Prayers are vital and they do pray, she said, but making prayer shawls and quilts is a tangible way to show their loving concern.
MAKING A CONNECTION
It was Susan Shaffer, a member of Sacred Heart Parish and the quilting ministry, who suggested sending the gifts to the Joplin parishioners. She even had a plan to get them there.
“Her sister and brother-in-law, Sherron and Jim Beldin of Stigler, Okla., would be traveling through the area on their way home,” Veys told The Catholic Post. “If we would be interested in giving some quilts to her, they would be willing to make a detour and drop them off in Joplin.”
As the group talked someone said, “What about some prayer shawls?” They contacted Cecilia Raischel, who coordinates that group, and she said, “Of course.”
“They said people had nothing,” Raischel recalled. “We thought this would comfort them and push them forward a little bit.”
The Sacred Heart Comforters were able to supply about 20 quilts and a stack of pillowcases for the children, along with quilts donated by a group affiliated with St. Malachy’s in Geneseo.

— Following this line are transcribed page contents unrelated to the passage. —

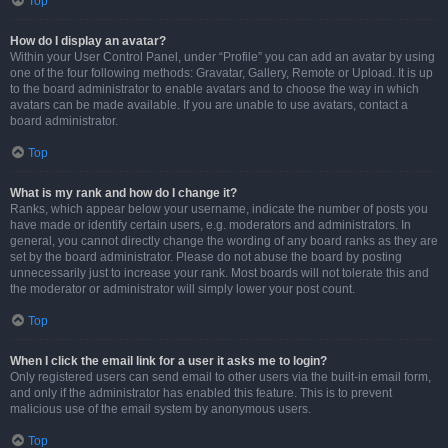
Top
How do I display an avatar?
Within your User Control Panel, under “Profile” you can add an avatar by using
one of the four following methods: Gravatar, Gallery, Remote or Upload. It is up
to the board administrator to enable avatars and to choose the way in which
avatars can be made available. If you are unable to use avatars, contact a
board administrator.
Top
What is my rank and how do I change it?
Ranks, which appear below your username, indicate the number of posts you
have made or identify certain users, e.g. moderators and administrators. In
general, you cannot directly change the wording of any board ranks as they are
set by the board administrator. Please do not abuse the board by posting
unnecessarily just to increase your rank. Most boards will not tolerate this and
the moderator or administrator will simply lower your post count.
Top
When I click the email link for a user it asks me to login?
Only registered users can send email to other users via the built-in email form,
and only if the administrator has enabled this feature. This is to prevent
malicious use of the email system by anonymous users.
Top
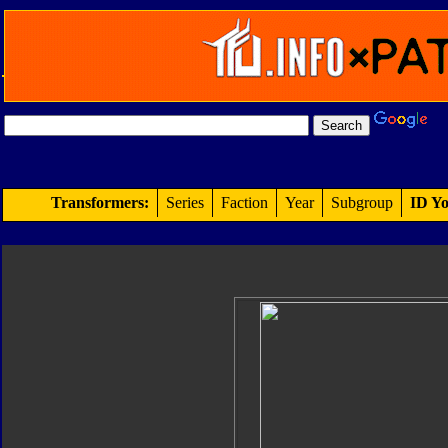
Transformers:
Series
Faction
Year
Subgroup
ID Yo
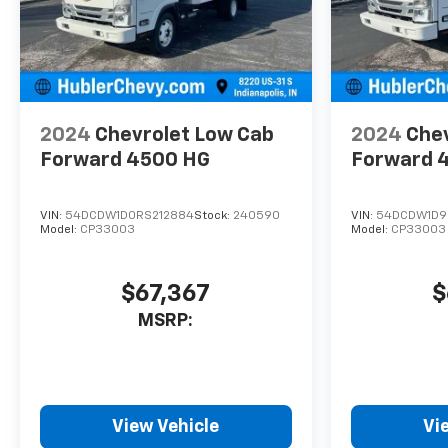
2024
Chevrolet Low Cab
2024
Chev
Forward 4500 HG
Forward 
VIN:
54DCDW1D0RS212884
Stock:
240590
VIN:
54DCDW1D9
Model:
CP33003
Model:
CP33003
$67,367
$
MSRP:
View Vehicle
Vi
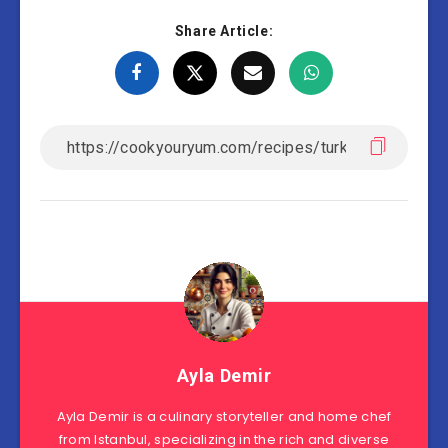
Share Article:
Ayla Demir
Ayla Demir is a culinary storyteller and home chef
from Istanbul, specializing in the rich and diverse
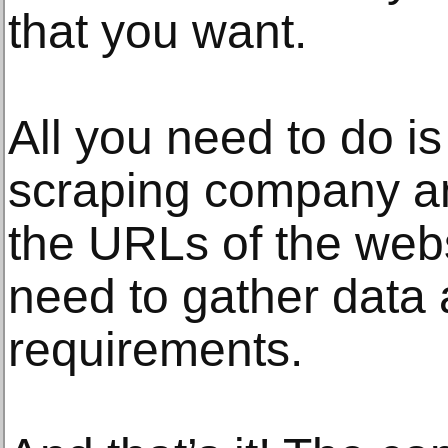
that you want.
All you need to do is
scraping company an
the URLs of the web
need to gather data 
requirements.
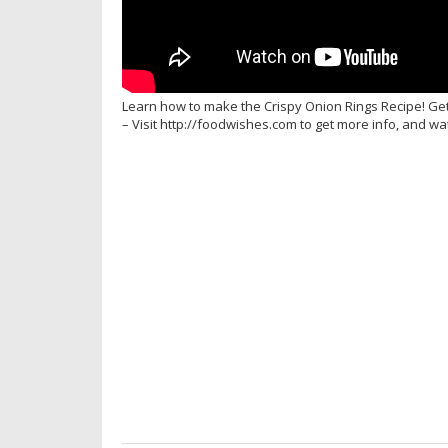
Learn how to make the Crispy Onion Rings Recipe! Ge
– Visit http://foodwishes.com to get more info, and w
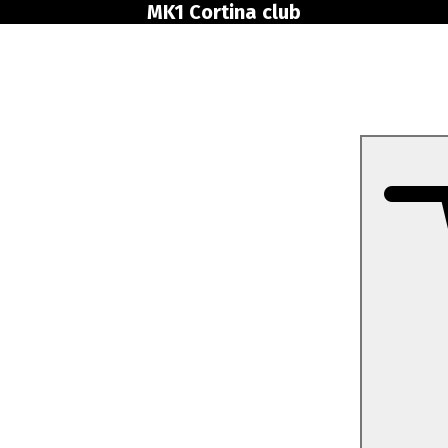
MK1 Cortina club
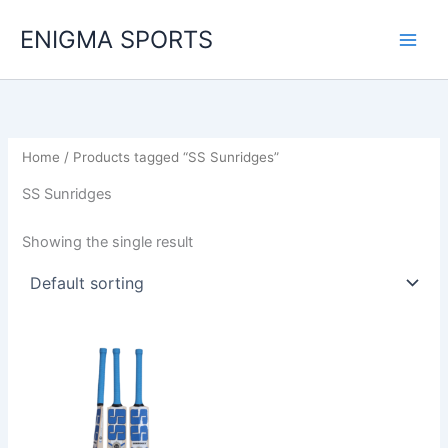
Skip
ENIGMA SPORTS
to
content
Home
/ Products tagged “SS Sunridges”
SS Sunridges
Showing the single result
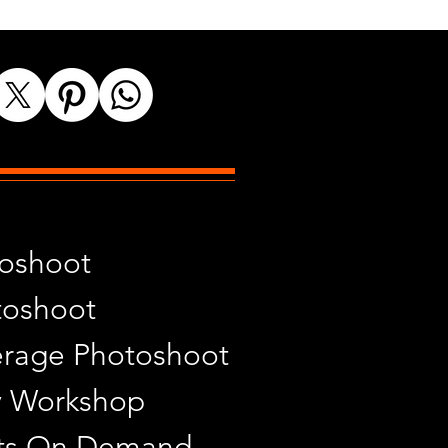
toshoot
toshoot
rage Photoshoot
y Workshop
ints On Demand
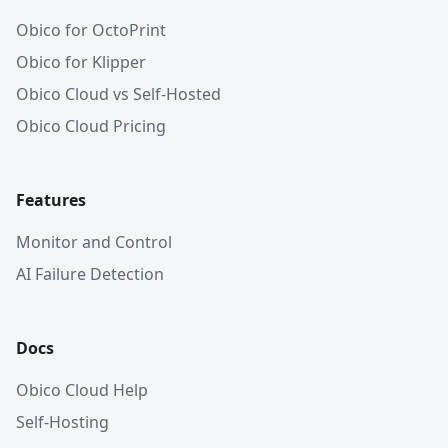
Obico for OctoPrint
Obico for Klipper
Obico Cloud vs Self-Hosted
Obico Cloud Pricing
Features
Monitor and Control
AI Failure Detection
Docs
Obico Cloud Help
Self-Hosting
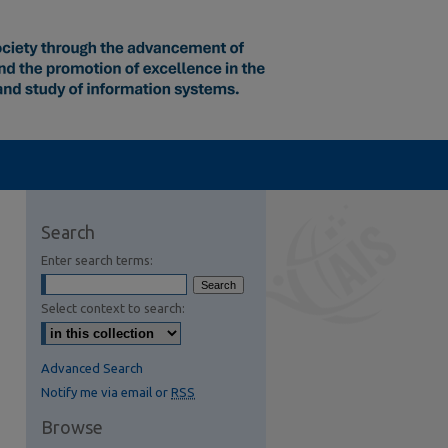
Search
Enter search terms:
Select context to search:
Advanced Search
Notify me via email or
RSS
Browse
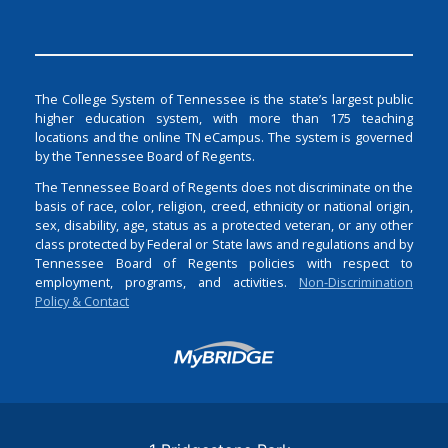
The College System of Tennessee is the state’s largest public
higher education system, with more than 175 teaching
locations and the online TN eCampus. The system is governed
by the Tennessee Board of Regents.
The Tennessee Board of Regents does not discriminate on the
basis of race, color, religion, creed, ethnicity or national origin,
sex, disability, age, status as a protected veteran, or any other
class protected by Federal or State laws and regulations and by
Tennessee Board of Regents policies with respect to
employment, programs, and activities.
Non-Discrimination
Policy & Contact
Login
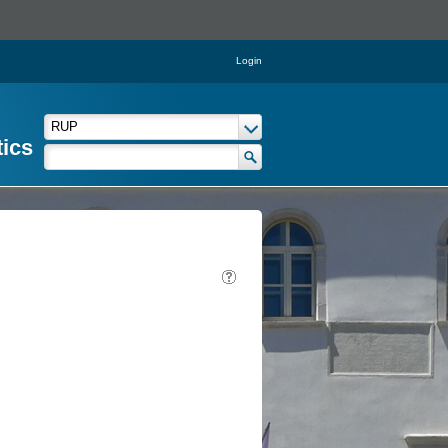
Login
tics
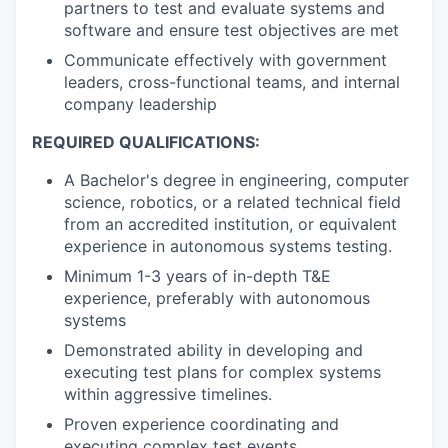
partners to test and evaluate systems and
software and ensure test objectives are met
Communicate effectively with government
leaders, cross-functional teams, and internal
company leadership
REQUIRED QUALIFICATIONS:
A Bachelor's degree in engineering, computer
science, robotics, or a related technical field
from an accredited institution, or equivalent
experience in autonomous systems testing.
Minimum 1-3 years of in-depth T&E
experience, preferably with autonomous
systems
Demonstrated ability in developing and
executing test plans for complex systems
within aggressive timelines.
Proven experience coordinating and
executing complex test events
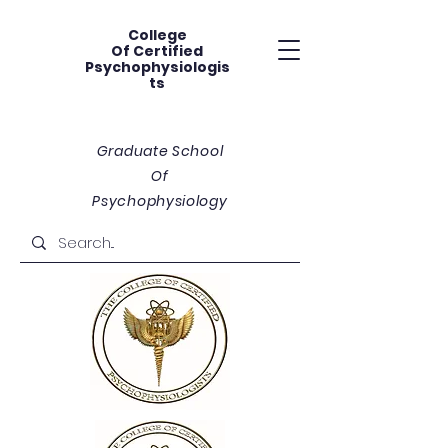
College
Of
Certified
Psychophysiologis
ts
Graduate School
Of
Psychophysiology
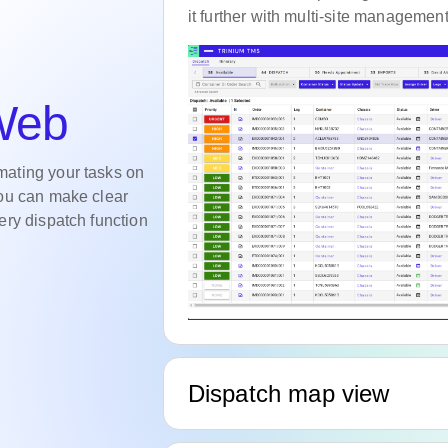
it further with multi-site management
 Web
mating your tasks on
you can make clear
ery dispatch function
Dispatch map view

Raischel sent 11 prayer shawls that had been blessed and were in reserve.
“We wanted to donate to a specific parish and we heard that St. Mary’s had been pretty much wiped out,” Veys said, noting that a temporary shelter had been set up for the St. Mary’s parishioners.

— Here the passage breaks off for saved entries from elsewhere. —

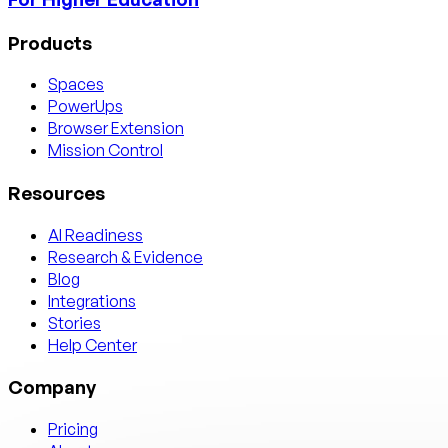
Products
Spaces
PowerUps
Browser Extension
Mission Control
Resources
AI Readiness
Research & Evidence
Blog
Integrations
Stories
Help Center
Company
Pricing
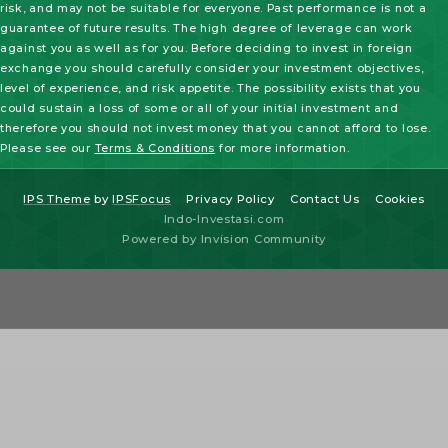
risk, and may not be suitable for everyone. Past performance is not a
guarantee of future results. The high degree of leverage can work
against you as well as for you. Before deciding to invest in foreign
exchange you should carefully consider your investment objectives,
level of experience, and risk appetite. The possibility exists that you
could sustain a loss of some or all of your initial investment and
therefore you should not invest money that you cannot afford to lose.
Please see our
Terms & Conditions
for more information.
IPS Theme
by
IPSFocus
Privacy Policy
Contact Us
Cookies
Indo-Investasi.com
Powered by Invision Community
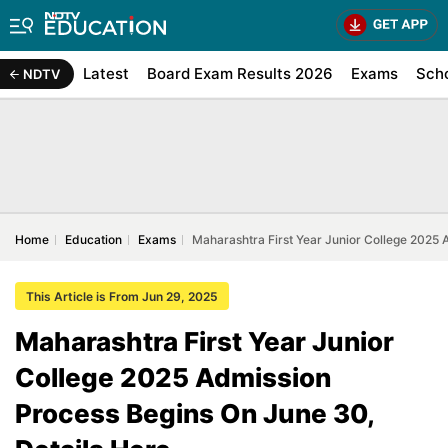
Latest
Board Exam Results 2026
Exams
Sch
NDTV
Home
Education
Exams
Maharashtra First Year Junior College 2025 
This Article is From Jun 29, 2025
Maharashtra First Year Junior
College 2025 Admission
Process Begins On June 30,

“Susan told me that when her sister and brother-in-law took them (to the shelter), the people were very grateful to have them,” Veys said.
The prayer shawl ministry was established almost two years ago. Raischel had been making them with a group at Christ the King in Moline, but was invited to get a similar ministry started at Sacred Heart.
A steady group of four or five women meet for an hour twice a month to knit or crochet the shawls, using their own pattern and whatever yarn is available. Much of the yarn is donated.
They start with prayer and often continue to pray as they work on the prayer shawls, which are 60 or 66 inches long. “It keeps me concentrating on my stitches when I’m praying,” Raischel told The Post.
The prayer shawls go to people in times of happiness as well times of sickness, grief and despair. Before they are given away they are blessed and tagged with a card that says, “This prayer shawl was crafted with prayers for your healing body, mind and spirit. As you wear this shawl may you feel the warm embrace of our Heavenly Father.”
“One woman has said that when she has the prayer shawl on she can feel the prayers that are in them and she feels like the Lord is with her,”
Raischel said. “That’s where the comfort comes from.”
The Sacred Heart Comforters have been meeting for almost a year. Their mission is to reach out to shut-ins and people in nursing homes and shelters, according to Veys.
They meet on the second and fourth Wednesdays of the month from 10 a.m. to 3 p.m., beginning and ending with prayer. Members help with whatever part of the quilt making process they can.
“We are aware that the quilts are going to people who could use a little comfort, a little warmth, a homey feeling of having something that’s theirs,” Veys said. “Especially children — this is something that goes with them. It’s theirs.”
Whether they go to shelters or people recovering from a tornado in Missouri, these special items do the same thing.
“Those quilts and prayer shawls wrap those people in hope,” Veys said.